In the medium term, the identification of potential targets for antiviral drugs will stimulate research in academia and the pharmaceutical industry. This has the potential to lead to the development and licensing, in the long term, of novel anti-influenza drugs. Specifically, we aim to use our expertise and ability to generate large amounts of influenza virus polymerase for structural studies to screen for compounds with high binding affinity for the polymerase, in collaboration with industrial partners. Addressing how innate immune responses are triggered in influenza virus-infected cells and understanding the molecular mechanism behind the generation of mini viral RNAs (mvRNAs) and their role in triggering innate immune response could underpin efforts into the development of novel influenza vaccines. In turn, novel drugs and vaccines could contribute to the reduction of disease and human suffering, benefit health services through a reduction in bed residence and associated nursing and treatment costs, and the economy through reduced absence from work. In the case of an emerging pandemic, they might avert a global disaster.
The proposal will support the training of PDRAs employed on the programme, who will be working in an inter-disciplinary environment and will be exposed to the latest emerging technologies in structural analyses, single-molecule technologies, next generation sequencing, bioinformatics as well as virology.

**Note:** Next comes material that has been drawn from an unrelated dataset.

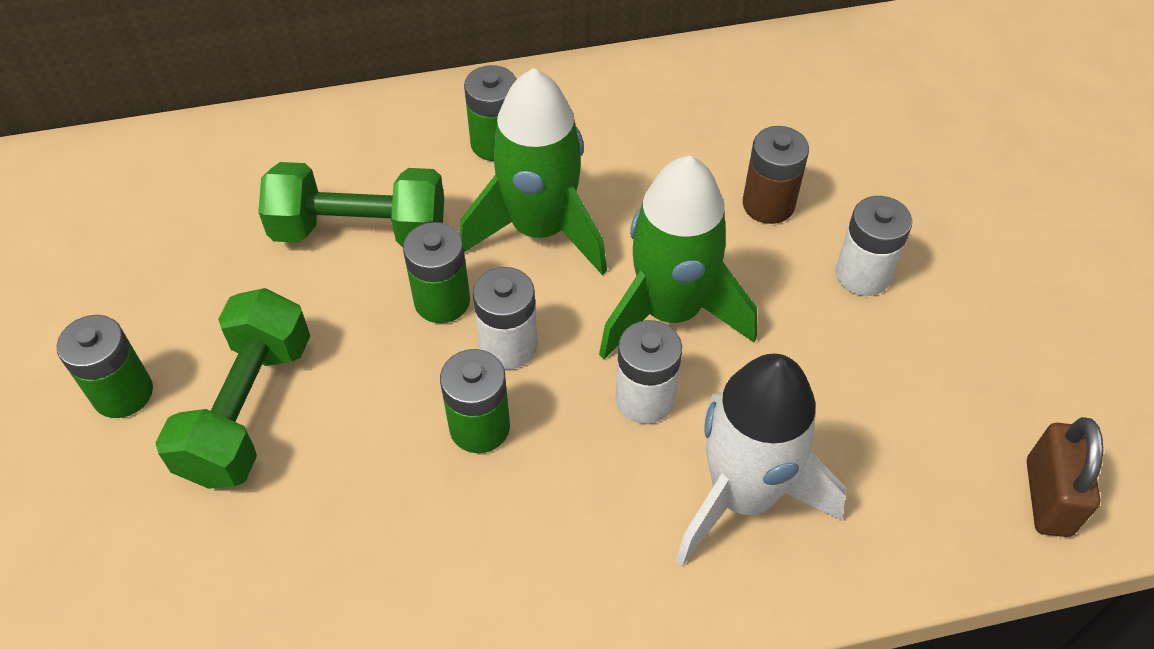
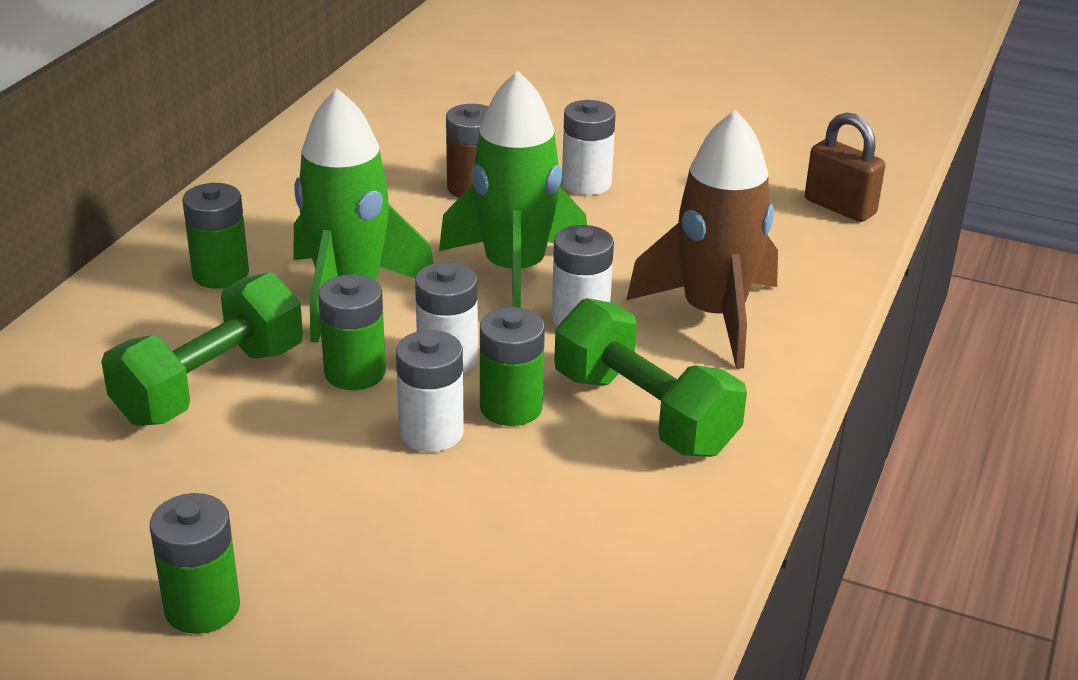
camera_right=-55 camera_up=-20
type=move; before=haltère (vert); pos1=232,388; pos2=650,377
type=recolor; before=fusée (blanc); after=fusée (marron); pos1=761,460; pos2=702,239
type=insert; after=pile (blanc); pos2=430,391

It will provide the PDRAs with training to either develop independent research of their own, or to transition to work effectively in industry.
Scientists employed on the proposed project will participate in public outreach activities contributing to increasing public awareness and understanding of the latest developments in medical research, for example by giving public talks and participating in the annual Oxford Science Festival. We will take every opportunity to communicate our research to schoolchildren to increase interest in natural sciences and foster interest, particularly from potential future scientists.